8. **No env-var change to coordinate.** Cycle 6 doesn't introduce any new app config.
9. **Roll-forward** plan: if a regression appears post-deploy, the rollback target is the prior `dev-arm` tag (built from commit `ea278af` or earlier — the cycle-5 close commit). Migration 015 is forward-only — if rolling back, the new `tiles_leaflet_path` index stays (it is additive and used only by reads); the dropped `idx_tiles_location_hash` would need to be re-created manually if a future migration ever expects it (no current migration does — its only consumer was the cycle-5 -> cycle-6 transition, which is now complete).
10. **Outstanding ops-side gap (long-standing, NOT new in cycle 6)**: admin team `iss/aud` confirmation before promoting beyond `dev`. Unchanged from cycles 3 / 4 / 5 runbooks.
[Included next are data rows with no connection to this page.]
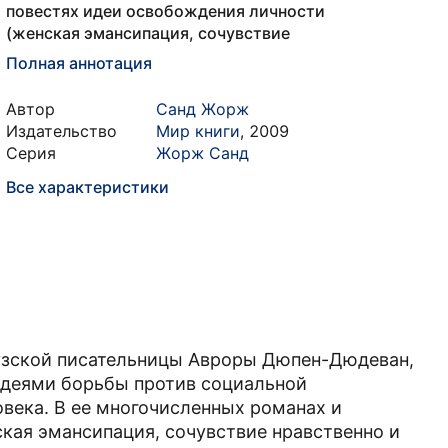
повестях идеи освобождения личности
(женская эмансипация, сочувствие
Полная аннотация
Автор
Санд Жорж
Издательство
Мир книги
,
2009
Серия
Жорж Санд
Все характеристики
узской писательницы Авроры Дюпен-Дюдеван,
идеями борьбы против социальной
овека. В ее многочисленных романах и
кая эмансипация, сочувствие нравственно и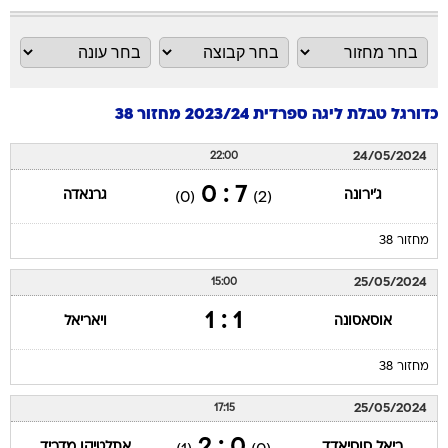
כדורגל טבלת ליגה ספרדית 2023/24 מחזור 38
24/05/2024
22:00
7 : 0
ג'ירונה
גרנאדה
(0)
(2)
מחזור 38
25/05/2024
15:00
1 : 1
אוסאסונה
ויאריאל
מחזור 38
25/05/2024
17:15
ריאל סוסיאדד
אתלטיקו מדריד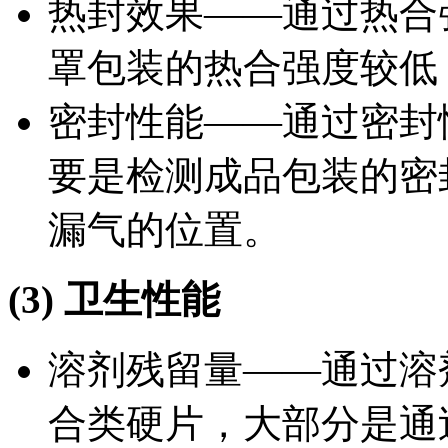
热封效果——通过热合
罩包装的热合强度较低
密封性能——通过密封
要是检测成品包装的密
漏气的位置。
(3) 卫生性能
溶剂残留量——通过溶
合类硬片，大部分是通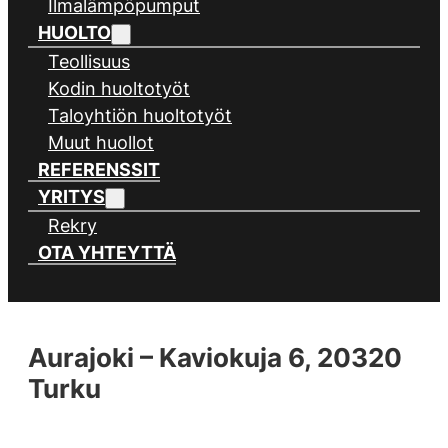
Ilmalämpöpumput
HUOLTO
Teollisuus
Kodin huoltotyöt
Taloyhtiön huoltotyöt
Muut huollot
REFERENSSIT
YRITYS
Rekry
OTA YHTEYTTÄ
Aurajoki – Kaviokuja 6, 20320
Turku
## Differences vs. cycle 5 deploy
- **NEW**: a public-API endpoint (`POST /api/satellite/tiles/inventory`) — cycle 5 added no public endpoints, only modified UAV upload semantics.
- **NEW**: a data-access contract major bump (`tile-storage.md` 1.0.0 → 2.0.0) — cycle 5 only bumped the UAV upload contract.
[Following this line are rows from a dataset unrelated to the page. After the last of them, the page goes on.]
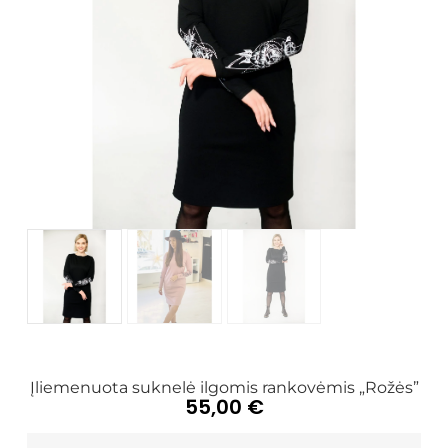
Įliemenuota suknelė ilgomis rankovėmis „Rožės”
55,00
€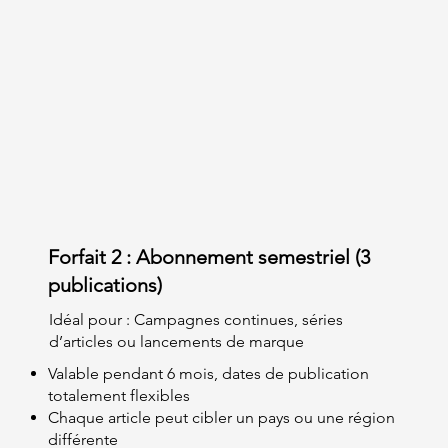
Forfait 2 : Abonnement semestriel (3
publications)
Idéal pour : Campagnes continues, séries
d’articles ou lancements de marque
Valable pendant 6 mois, dates de publication
totalement flexibles
Chaque article peut cibler un pays ou une région
différente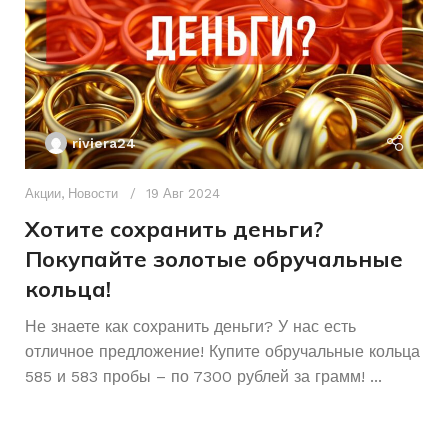
БРЕНД ИНСТРУМЕНТА
riviera24
Акции
,
Новости
19 Авг 2024
Хотите сохранить деньги?
Покупайте золотые обручальные
кольца!
Ак
А
Не знаете как сохранить деньги? У нас есть
отличное предложение! Купите обручальные кольца
р
585 и 583 пробы – по 7300 рублей за грамм! ...
К
Ч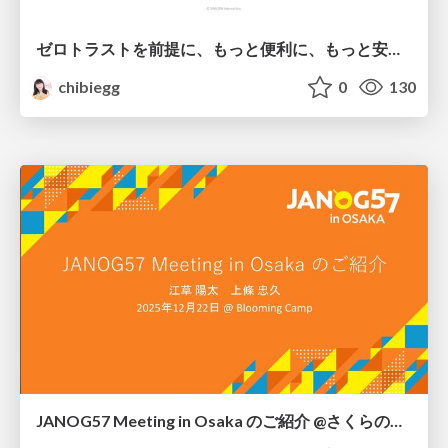
ゼロトラストを前提に、 もっと便利に、もっと安全に @ 2026-03-03 ITmedia Security Week 2026 冬 / Designing for Zero Trust: Enabling Both Usability and Security
chibiegg
0
130
JANOG57 Meeting in Osaka のご紹介 @さくらの聖夜 2025 / Introduction to JANOG57 Meeting in Osaka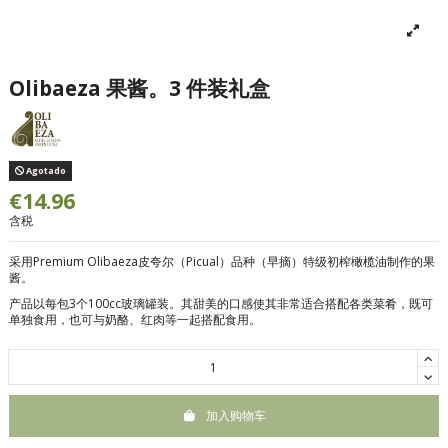
Olibaeza 果酱。3 件装礼盒
Agotado
€14.96
含税
采用Premium Olibaeza皮夸尔（Picual）品种（早摘）特级初榨橄榄油制作的果
酱。
产品以每包3个100cc玻璃罐装。其甜美的口感使其非常适合搭配各类菜肴，既可
单独食用，也可与奶酪、红肉等一起搭配食用。
加入购物车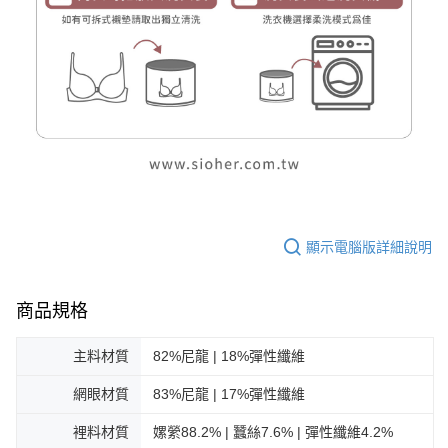
顯示電腦版詳細說明
商品規格
主料材質
82%尼龍 | 18%彈性纖維
網眼材質
83%尼龍 | 17%彈性纖維
裡料材質
嫘縈88.2% | 蠶絲7.6% | 彈性纖維4.2%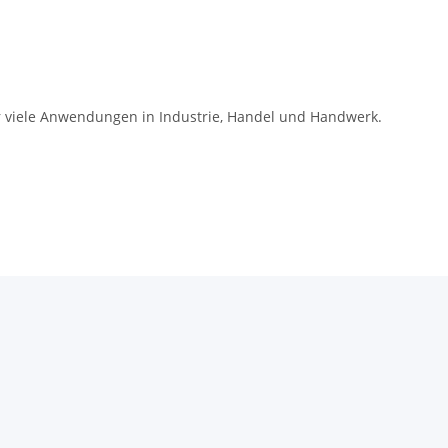
f�r viele Anwendungen in Industrie, Handel und Handwerk.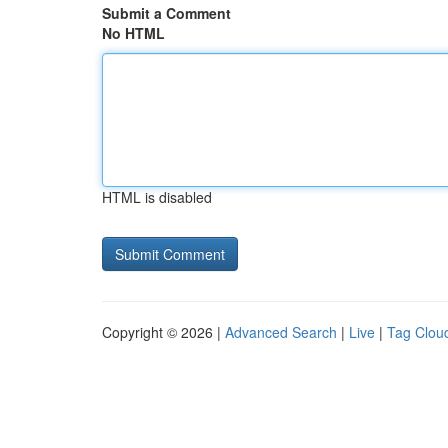
Submit a Comment
No HTML
HTML is disabled
Copyright © 2026 |
Advanced Search
|
Live
|
Tag Clou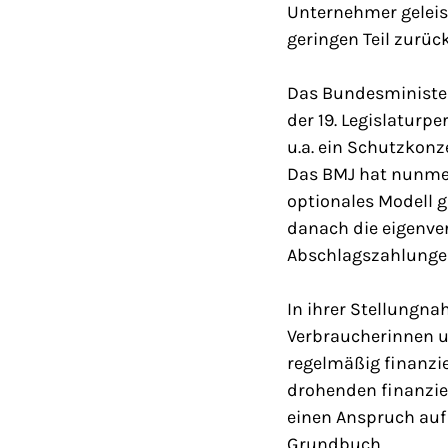
Unternehmer geleis
geringen Teil zurück
Das Bundesministeri
der 19. Legislaturp
u.a. ein Schutzkonz
Das BMJ hat nunmeh
optionales Modell 
danach die eigenve
Abschlagszahlunge
In ihrer Stellungn
Verbraucherinnen un
regelmäßig finanzie
drohenden finanziel
einen Anspruch au
Grundbuch.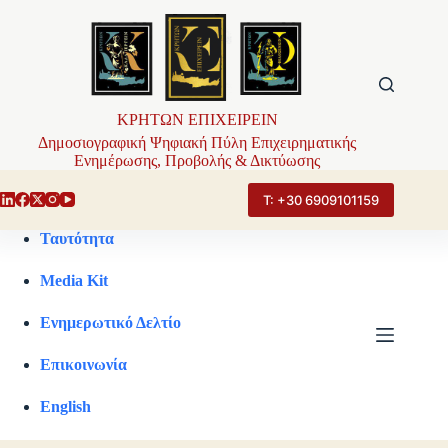
Μετάβαση
στο
περιεχόμενο
ΚΡΗΤΩΝ ΕΠΙΧΕΙΡΕΙΝ
Δημοσιογραφική Ψηφιακή Πύλη Επιχειρηματικής
Ενημέρωσης, Προβολής & Δικτύωσης
Τ: +30 6909101159
Ταυτότητα
Media Kit
Ενημερωτικό Δελτίο
Επικοινωνία
English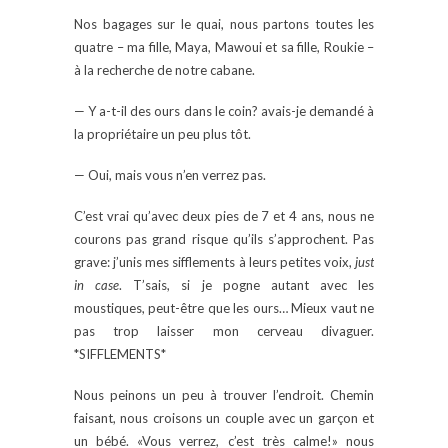
Nos bagages sur le quai, nous partons toutes les
quatre – ma fille, Maya, Mawoui et sa fille, Roukie –
à la recherche de notre cabane.
— Y a-t-il des ours dans le coin? avais-je demandé à
la propriétaire un peu plus tôt.
— Oui, mais vous n’en verrez pas.
C’est vrai qu’avec deux pies de 7 et 4 ans, nous ne
courons pas grand risque qu’ils s’approchent. Pas
grave: j’unis mes sifflements à leurs petites voix,
just
in case
. T’sais, si je pogne autant avec les
moustiques, peut-être que les ours… Mieux vaut ne
pas trop laisser mon cerveau divaguer.
*SIFFLEMENTS*
Nous peinons un peu à trouver l’endroit. Chemin
faisant, nous croisons un couple avec un garçon et
un bébé. «Vous verrez, c’est très calme!» nous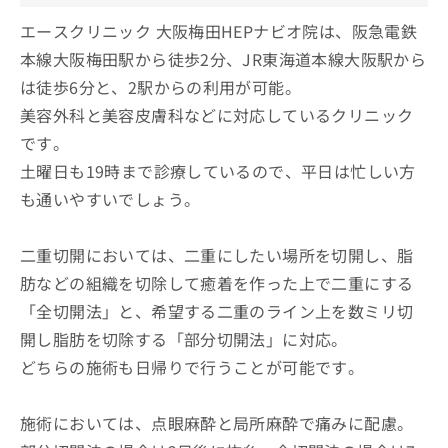
エースクリニック 大阪梅田HEPナビオ院は、阪急電鉄
本線大阪梅田駅から徒歩2分、JR東海道本線大阪駅から
は徒歩6分と、2駅からの利用が可能。
美容外科と美容皮膚科などに対応しているクリニック
です。
土曜日も19時まで診療しているので、平日は忙しい方
も通いやすいでしょう。
二重切開においては、二重にしたい場所を切開し、脂
肪などの組織を切除して癒着を作った上で二重にする
「全切開法」と、希望する二重のライン上を数ミリ切
開し脂肪を切除する「部分切開法」に対応。
どちらの施術も日帰りで行うことが可能です。
施術においては、点眼麻酔と局所麻酔で痛みに配慮。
- **NEW**: HTTP/2 negotiation on the dev/test listener via TLS+ALPN; dev cert plumbing in compose + tests + perf script.
- **NEW**: a database migration (`015_AddTilesLeafletPathIndex.sql`) — index-only, additive + dropping the cycle-5 `idx_tiles_location_hash` whose role the new index fully subsumes.
- **NEW** (for the project, not for the cycle's primary scope): perf script now defaults to HTTPS + dev-cert trust; documented `PERF_CURL_OPTS` override.
- **UNCHANGED**: container image base (`aspnet:10.0`), CI image (`sdk:10.0`), all env vars, all multi-arch tags, the cycle-4-and-earlier carry-over follow-up PBIs.
- **CLOSED**: the cycle-3 perf-harness leftover. Cycle 6's clean exit-0 perf run satisfies the deletion criterion that has been carried across cycles 3 → 4 → 5.
- **CLEARER**: the AZ-503 epic's external surface is now complete (inventory endpoint + leaflet covering index + HTTP/2 multiplex). Onboard `TileDownloader` (sibling repo) can flip `c11.use_bulk_list_endpoint=true` once this is in its target environment.